Thanks and Congratulations !
Vladan SEGET says
Yeah, cool. It’s already on my to-do list… Thx Eric for your sharing and twitter help too -:). Hopefully this post will help others as well to get some ideas for a relatively cheap VSAN lab.-:)
Paul Braren says
Hey Vladan, I put up a post about your article at my blog at:
http://TinkerTry.com/virtualization-lab-for-sale-with-10gb-vsan-ships-from-a-tiny-island-near-madagascar
I remember read your article about 10GB VSAN back in May, great stuff, glad to see some of your items have already sold!
Vladan SEGET says
Hi Paul,
Thanks for the post. It’s quite crowdy here actually because 800 000 peoples lives here at Reunion Island. And the distance does not really matter. I we were in 1960 than it would probably have been different .. -:). Otherwise there are tourists from all over the world. One of the american tourists that has been interviewed on the local TV yesterday told the journalist that it’s like Hawaii…
rihatums says
Hi Vladan,
a regular reader of your web / blog. thank you for the time and effort to bring and share the knowledge / experience for novices / enthusiast like me:-)
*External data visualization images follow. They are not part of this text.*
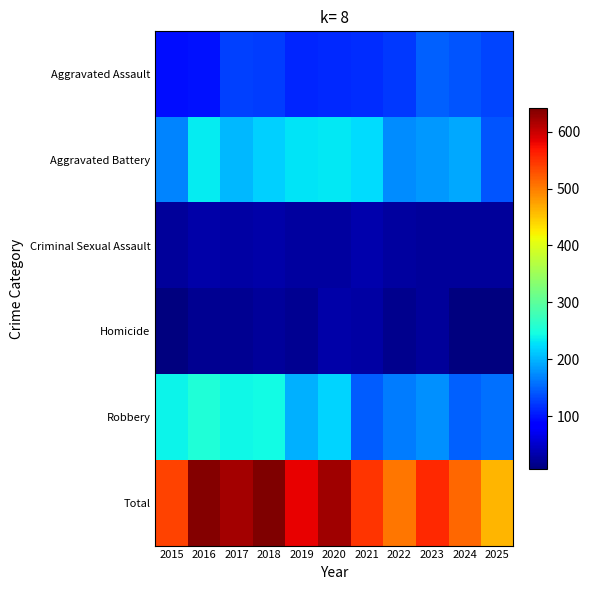

Between 2017 and 2025, which series saw the biggest shift?

Total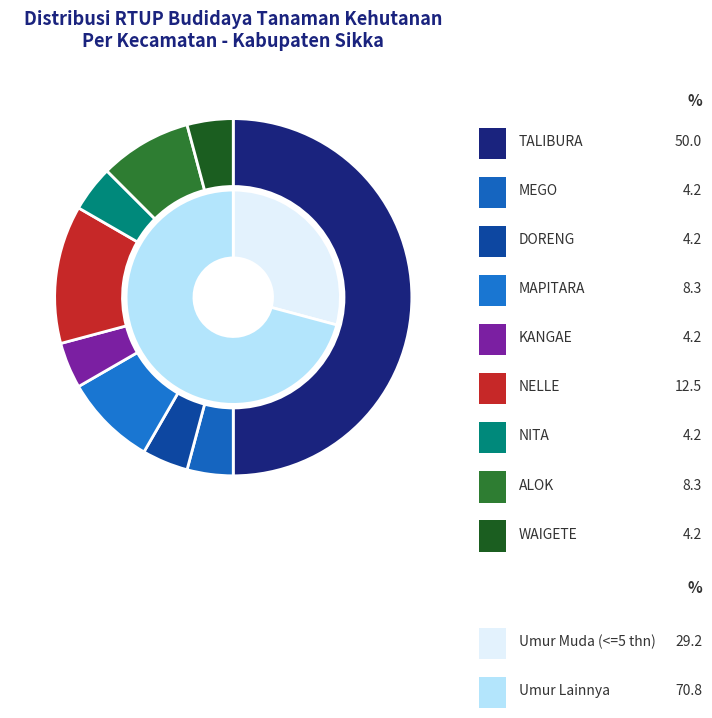

How many segments does this pie chart have?

9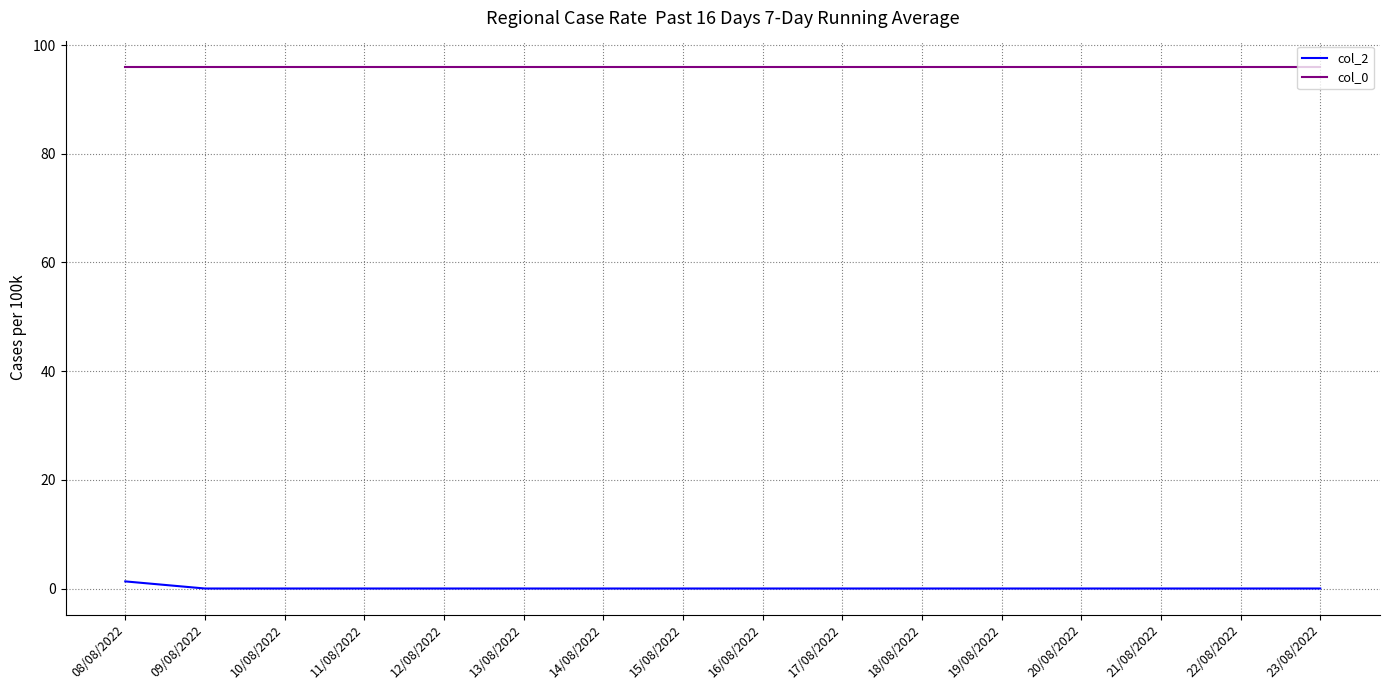

At 11/08/2022, list the series in order from largest to smallest.

col_0, col_2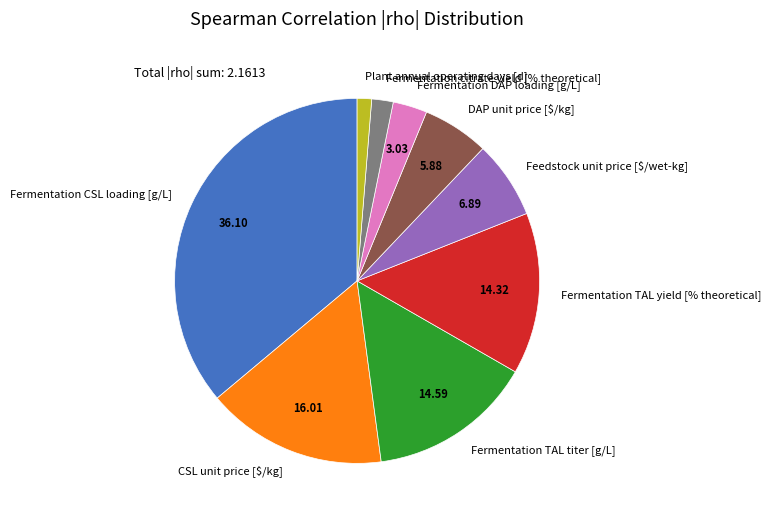

Does any single category account for the majority?

No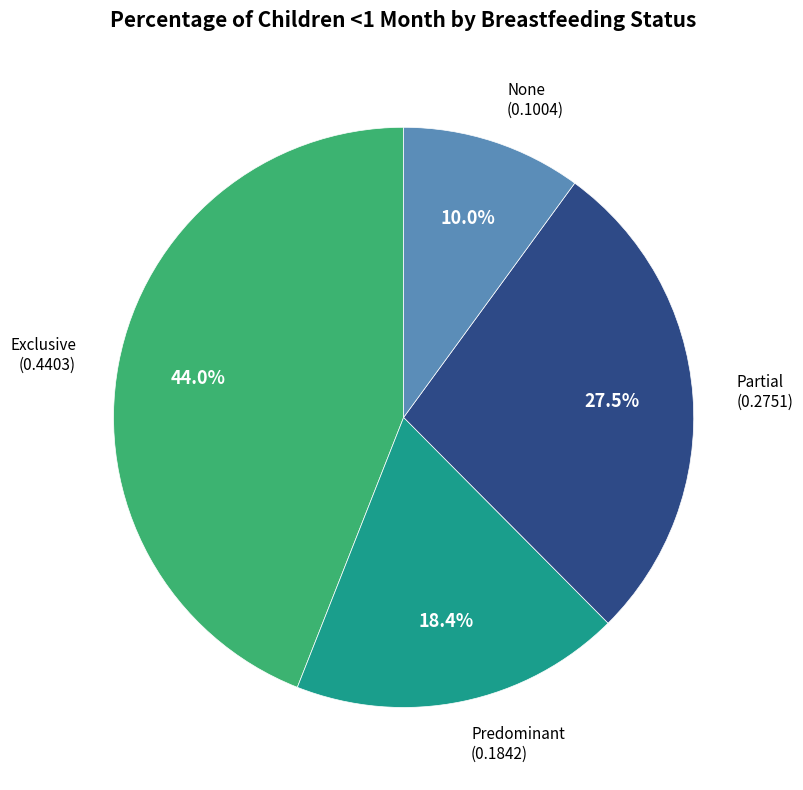

To the nearest percent, what is the average slice percentage?

25%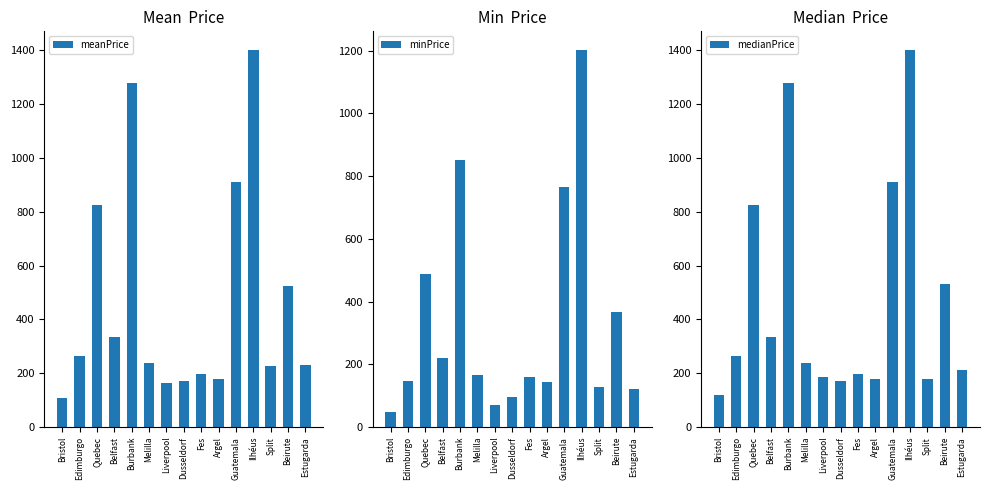

What value does the medianPrice series have at Edimburgo?

262.2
HOMELAB: I have 3 x Optiplex 9010 (SFF) hosts, I have installed 1 TB + 240GB SSD in each host plus 2 x 1gb nics in each hosts. all 3 hosts have 32GB DDR3 ram, and corei5 / core i7 processors.
I am using the onboard sata ports as i don’t have much left now for 3 x supported HBAs. 🙂
I am planning to use / install VSAN (after getting a vmug membership). can I also use 2 x 256GB SSD per host to make it an all flash vsan ?
thanks and regards
rihatum
Vladan SEGET says
Hi rihatums,
note that the post is over one year old. I don’t think it’ll work with onboard SATA. If yes, the perfs will be “terrible”. Last year I’ve done it with Dell HBAs quite cheap off eBay…. I still have 2 of those…
Second thing is the All-flash (now “advanced”) version of VSAN. Not sure that VMUG has the license for that. Better check with someone that has the membership.
Good luck.
Gregg Bambo says
Hi, Very instructive. I decided to try it with my Mellanox IS5030 QDR 36-port switch. Problems I encountered are two-fold. First, the need to replace 6 fans @ $17 each. Then when I pulled the old fans I discovered the were spec’d as moving 500% as much air volume. This is why they were squealing like a turbine.
Did you compare air volume capacity of the new and old fans? What kind of reduction was there and how has the switch faired?